Des géologues ont établi le premier catalogue recensant les minéraux dont l’origine est directement ou indirectement liée aux activités humaines. Des pierres que d’aucuns voient comme des marqueurs de cette nouvelle époque de l’histoire de la Terre nommée Anthropocène
Andersonite, diedlerite, simonkolleite, widgiemoolthalite. Autant de mots à la consonance énigmatique, dont le suffixe (du grec itês, «minéral») trahit toutefois la nature rocheuse. Ces cristaux ont tous en commun qu’ils ont été «façonnés» par l’homme. Des minéraux qui pourraient, ainsi, devenir les témoins de ce passage à une nouvelle époque dans l’histoire de la Terre que d’aucuns nomment déjà Anthropocène, en référence aux impacts de plus en plus marqués des humains sur la planète. Pour la première fois, une équipe de géologues américains vient de dresser un catalogue de ces pierres précieuses man-made.

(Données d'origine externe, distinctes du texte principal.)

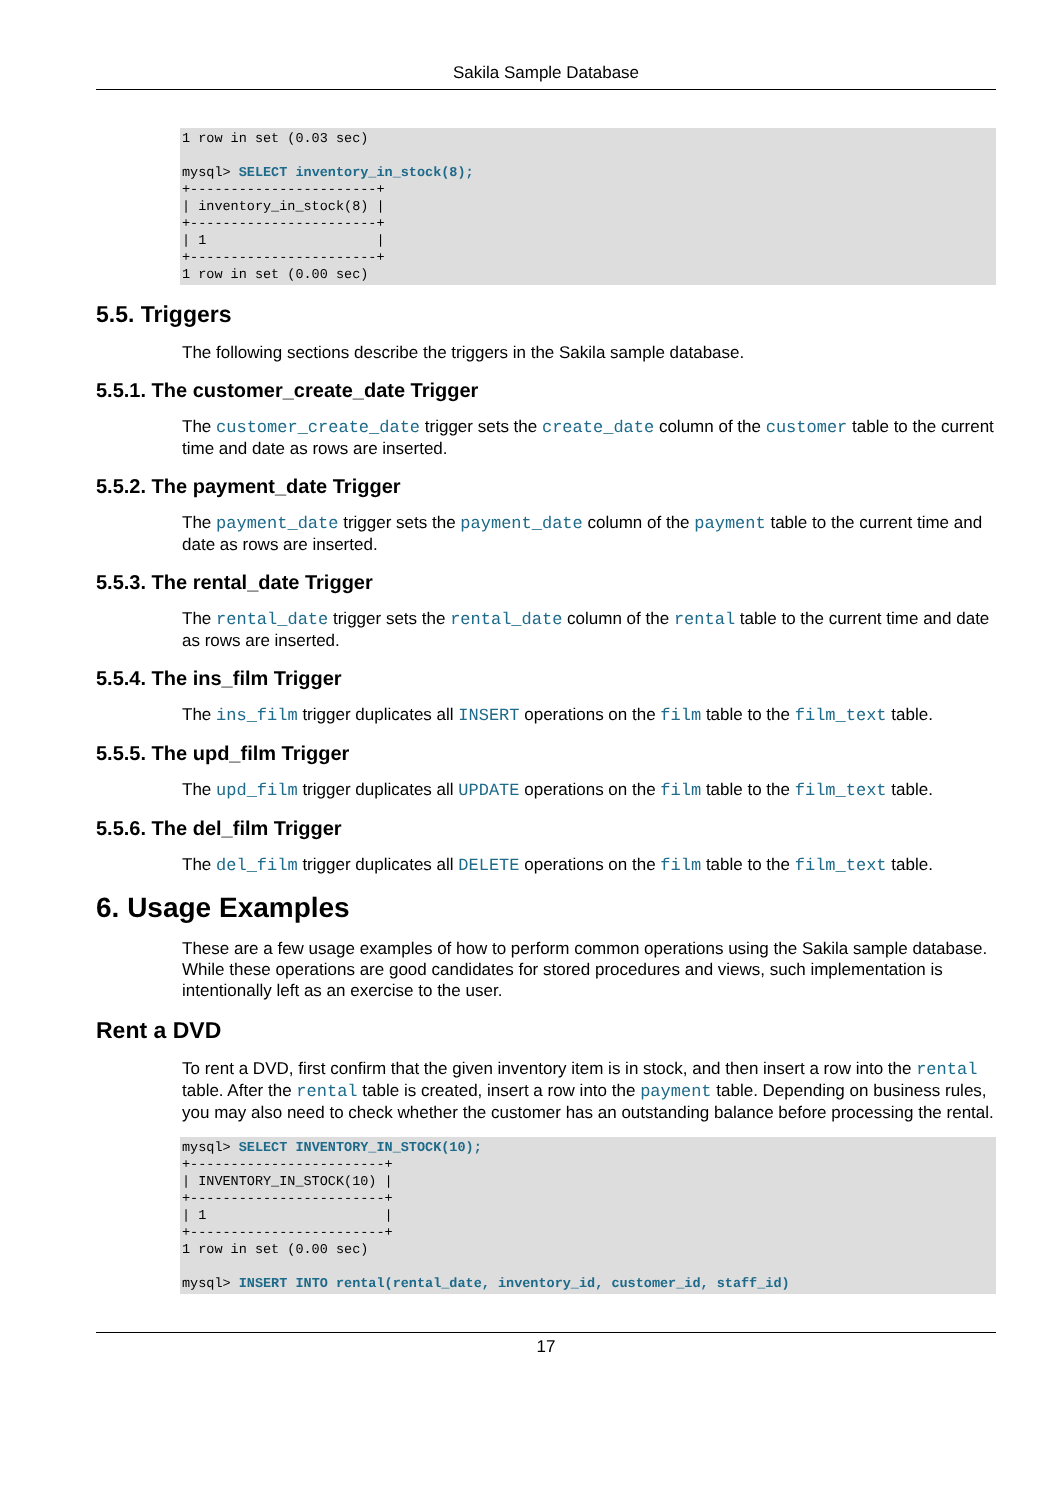Sakila Sample Database
1 row in set (0.03 sec)

mysql> SELECT inventory_in_stock(8);
+-----------------------+
| inventory_in_stock(8) |
+-----------------------+
| 1                     |
+-----------------------+
1 row in set (0.00 sec)
5.5. Triggers
The following sections describe the triggers in the Sakila sample database.
5.5.1. The customer_create_date Trigger
The customer_create_date trigger sets the create_date column of the customer table to the current time and date as rows are inserted.
5.5.2. The payment_date Trigger
The payment_date trigger sets the payment_date column of the payment table to the current time and date as rows are inserted.
5.5.3. The rental_date Trigger
The rental_date trigger sets the rental_date column of the rental table to the current time and date as rows are inserted.
5.5.4. The ins_film Trigger
The ins_film trigger duplicates all INSERT operations on the film table to the film_text table.
5.5.5. The upd_film Trigger
The upd_film trigger duplicates all UPDATE operations on the film table to the film_text table.
5.5.6. The del_film Trigger
The del_film trigger duplicates all DELETE operations on the film table to the film_text table.
6. Usage Examples
These are a few usage examples of how to perform common operations using the Sakila sample database. While these operations are good candidates for stored procedures and views, such implementation is intentionally left as an exercise to the user.
Rent a DVD
To rent a DVD, first confirm that the given inventory item is in stock, and then insert a row into the rental table. After the rental table is created, insert a row into the payment table. Depending on business rules, you may also need to check whether the customer has an outstanding balance before processing the rental.
mysql> SELECT INVENTORY_IN_STOCK(10);
+------------------------+
| INVENTORY_IN_STOCK(10) |
+------------------------+
| 1                      |
+------------------------+
1 row in set (0.00 sec)

mysql> INSERT INTO rental(rental_date, inventory_id, customer_id, staff_id)
17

«Ces cristaux ont été retrouvés dans des endroits où l’intervention de l’homme est marquée: mines, fonderies, décharges, etc», dit Marcus Origlieri, chercheur à l’Université d’Arizona et co-auteur de ces travaux parus dans la revue American Mineralogist. Le processus est simple: ces minéraux inédits se forment parce que se produisent des réactions chimiques entre des éléments qui n’auraient, en principe, pas dû entrer en contact. Lorsque des roches sont exposées à des explosifs. Ou lorsque des gravas miniers sont soumis à la lumière UV ou à l’eau, voire à des excréments d’un oiseau précis: décrite en 1989, la tinnunculite est «née» de l’interaction entre des gaz sortant d’une mine de charbon en feu de Chelyabinsk (Russie) et les déjections du faucon crécerelle (Falco tinnunculus).
Au fond du tiroir
De nouveaux cristaux peuvent aussi apparaître lorsque des fuites de substances chimiques infiltrent le sol dans des décharges d’objets contenant des batteries ou autres composants électroniques. Ou encore lorsque la chaleur, dans des forages géothermiques, permet l’altération des minéraux. Sans parler des situations où des quantités de roches sont déplacés et mises ensemble, lors des constructions de routes par exemple. Ni même du hasard: des cristaux inédits ont été retrouvés dans des tiroirs de musée, où des minéraux très différents avaient été juxtaposés.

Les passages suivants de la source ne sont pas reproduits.